On Sun, Aug 9, 2009 at 5:43 PM, Tony Mechelynck wrote:
>
> On 26/07/09 20:07, Matt Wozniski wrote:
>>
>> On Sun, Jul 26, 2009 at 11:34 AM, Efraim Yawitz<[email protected]>  
>> wrote:
>>>
>>> On Sun, Jul 26, 2009 at 6:20 PM, Gregory Margo<[email protected]>  wrote:
>>>>
>>>> No.  Shells in general (bash,dash,ksh,zsh,tcsh,csh) allow complete
>>>> removal of the environment variable.  Bourne-type shells use "unset"
>>>> and C-type shells use "unsetenv" commands.
>>>>
>>> OK, but why is that necessary?
>>
>> For programs that have different behavior depending on whether or not
>> a given environment variable exists - there are a great many programs
>> that fall into this category.  For instance...
>>
>> $ export PAGER='echo hello'
>> $ man man
>> hello
>> $ PAGER=
>> $ man man
>> <... implicitly paged as though by 'cat' ...>
>> $ unset PAGER
>> $ man man
>> <... implicitly paged through 'more' ...>
>>
>> So, you get different behavior for a non-empty environment variable,
>> an empty environment variable, and no environment variable.
>>
>> ~Matt
>
> I think we're up against a culture difference here.
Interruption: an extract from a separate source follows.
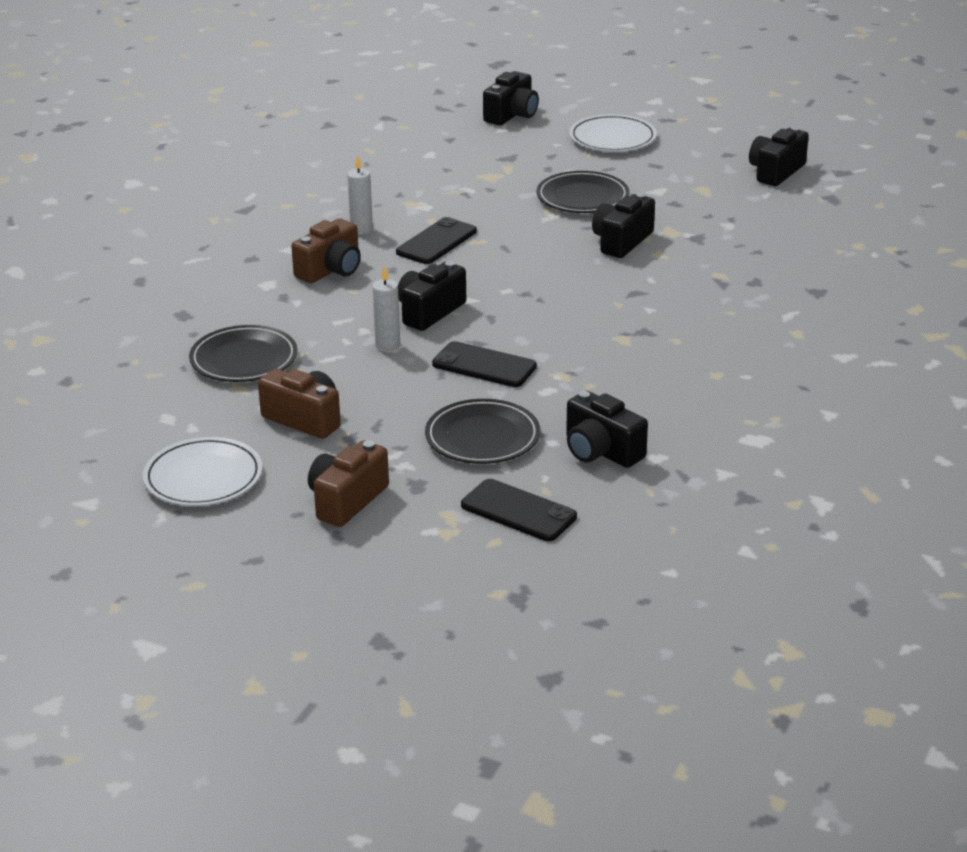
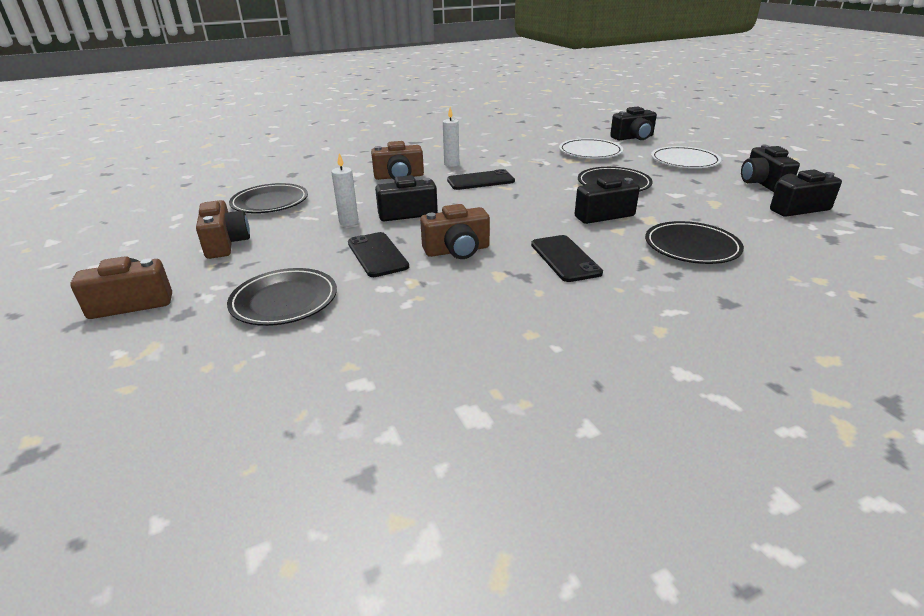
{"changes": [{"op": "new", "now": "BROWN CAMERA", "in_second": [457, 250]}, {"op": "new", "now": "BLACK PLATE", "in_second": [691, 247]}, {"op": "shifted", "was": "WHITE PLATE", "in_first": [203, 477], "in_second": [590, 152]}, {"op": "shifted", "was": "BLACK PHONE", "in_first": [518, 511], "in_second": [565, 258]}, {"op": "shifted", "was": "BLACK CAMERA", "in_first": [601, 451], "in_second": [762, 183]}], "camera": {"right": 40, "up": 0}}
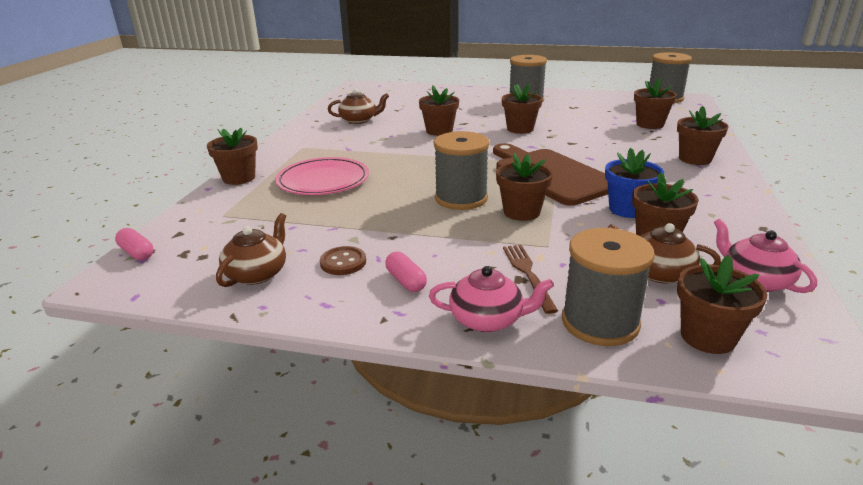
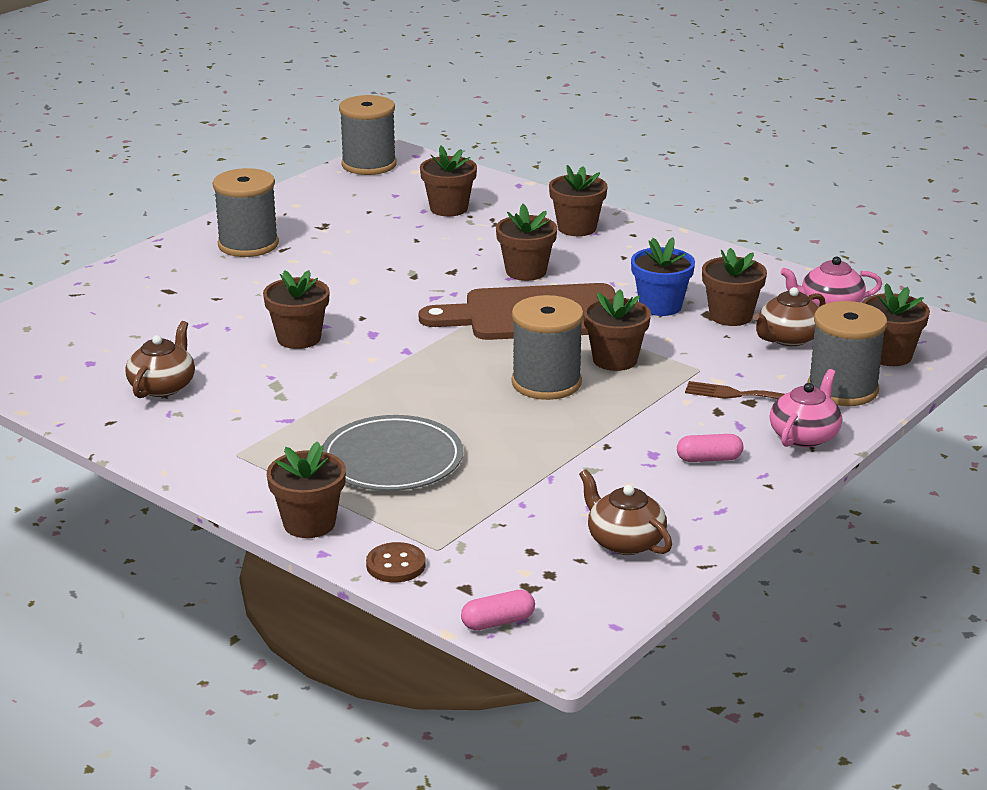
{"changes": [{"op": "shifted", "was": "BROWN BUTTON", "in_first": [343, 262], "in_second": [396, 565]}, {"op": "shifted", "was": "BROWN FLOWER POT", "in_first": [520, 129], "in_second": [526, 271]}, {"op": "repainted", "was": "PINK PLATE", "now": "GREY PLATE", "in_first": [323, 180], "in_second": [392, 459]}], "camera": {"right": -65, "up": 0}}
On Dos/Windows,
> setting an environmant variable to the empty string, e.g. by
>
>        SET SOMESTUFF=
>
> actually removes it, and to test if it exists, you check it against the
> empty sring, e.g;
>
>        IF x%SOMESTUFF% == x GOTO SOMESTUFFERROR
>        GOTO SOMESTUFFON
>        :SOMESTUFFERROR
>        ECHO SOMESTUFF undefined
>        GOTO FINISH
>        :SOMESTUFFON
>        ...
>        ...
>        :FINISH
>
> On Unix, it's not the same: you can set an environment variable
> explicitly to the empty string, e.g. (with bash)
>
>        export SOMESTUFF=''
>
> and that's not the same as having it unset.
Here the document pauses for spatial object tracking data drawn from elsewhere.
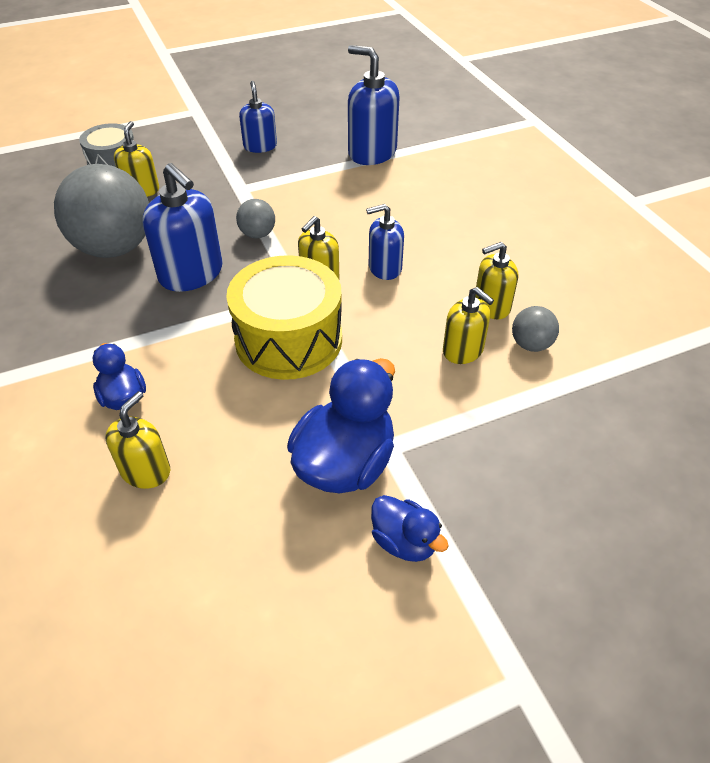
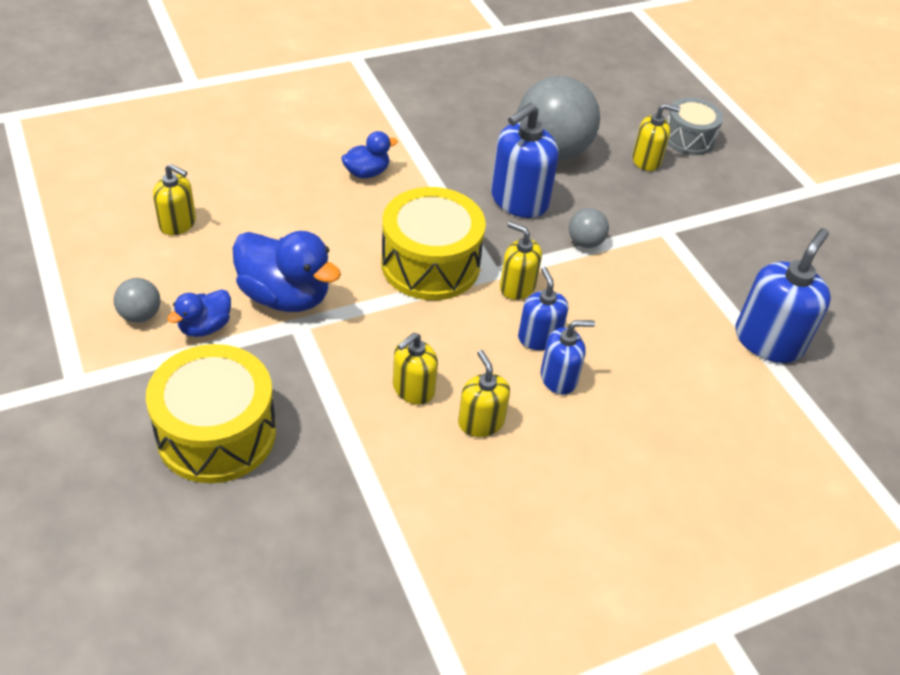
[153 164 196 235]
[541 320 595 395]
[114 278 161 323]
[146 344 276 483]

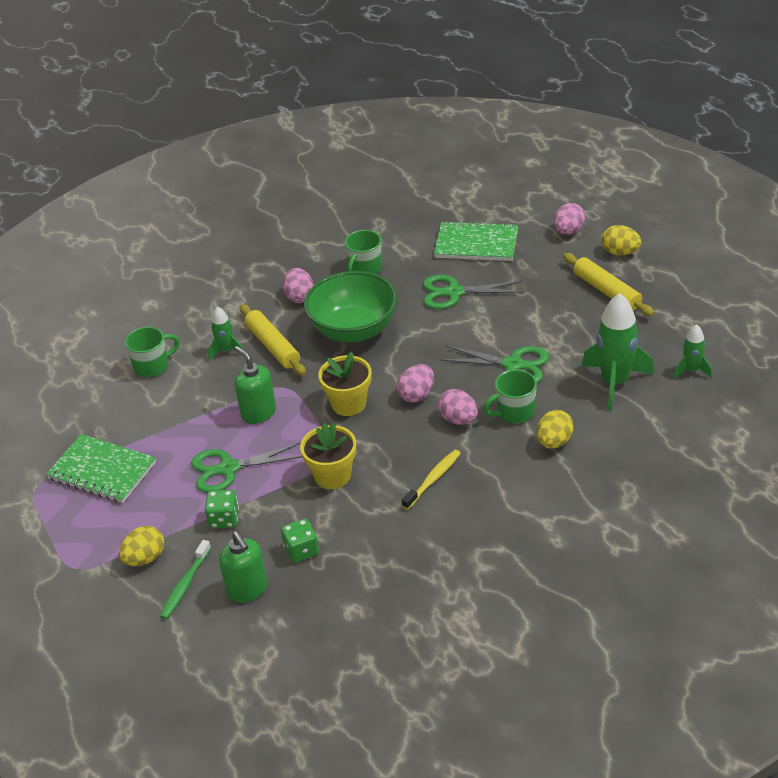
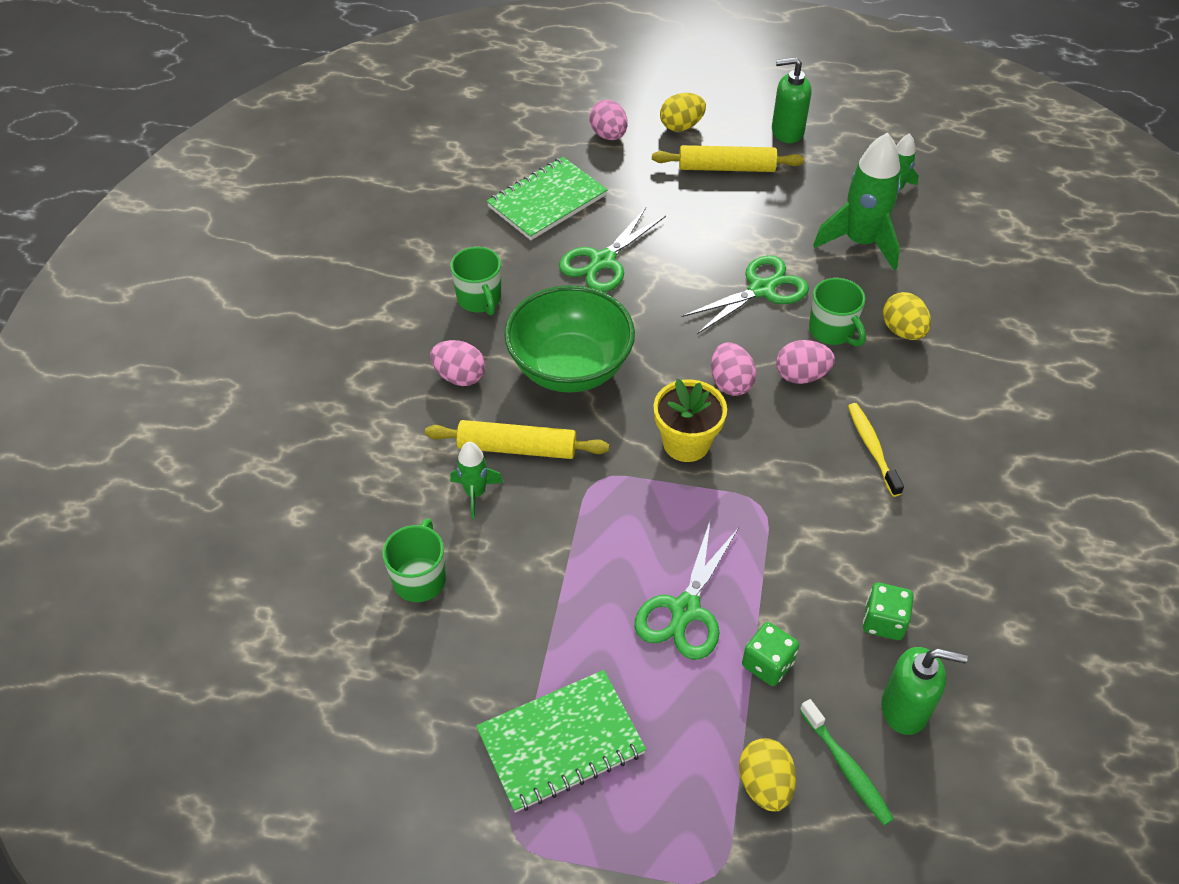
[772 57 811 143]
[300 422 356 489] (first image)
[809 278 866 347]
That's not really a culture difference, afaics.  It's not uncommon to
see something like

    if [ "x$var" = x ]; then
      ...
    fi

in shell scripts on Unix, even though there is a distinction between
empty environment variables and nonexistent ones.  The same
distinction exists on Windows as well, even if it isn't exposed by the
batch scripting language.  The only reason code checking if a variable
expands to the empty string is idiomatic is because it's common to
want to treat empty and nonexistent variables the same way, not
because it's impossible to distinguish them.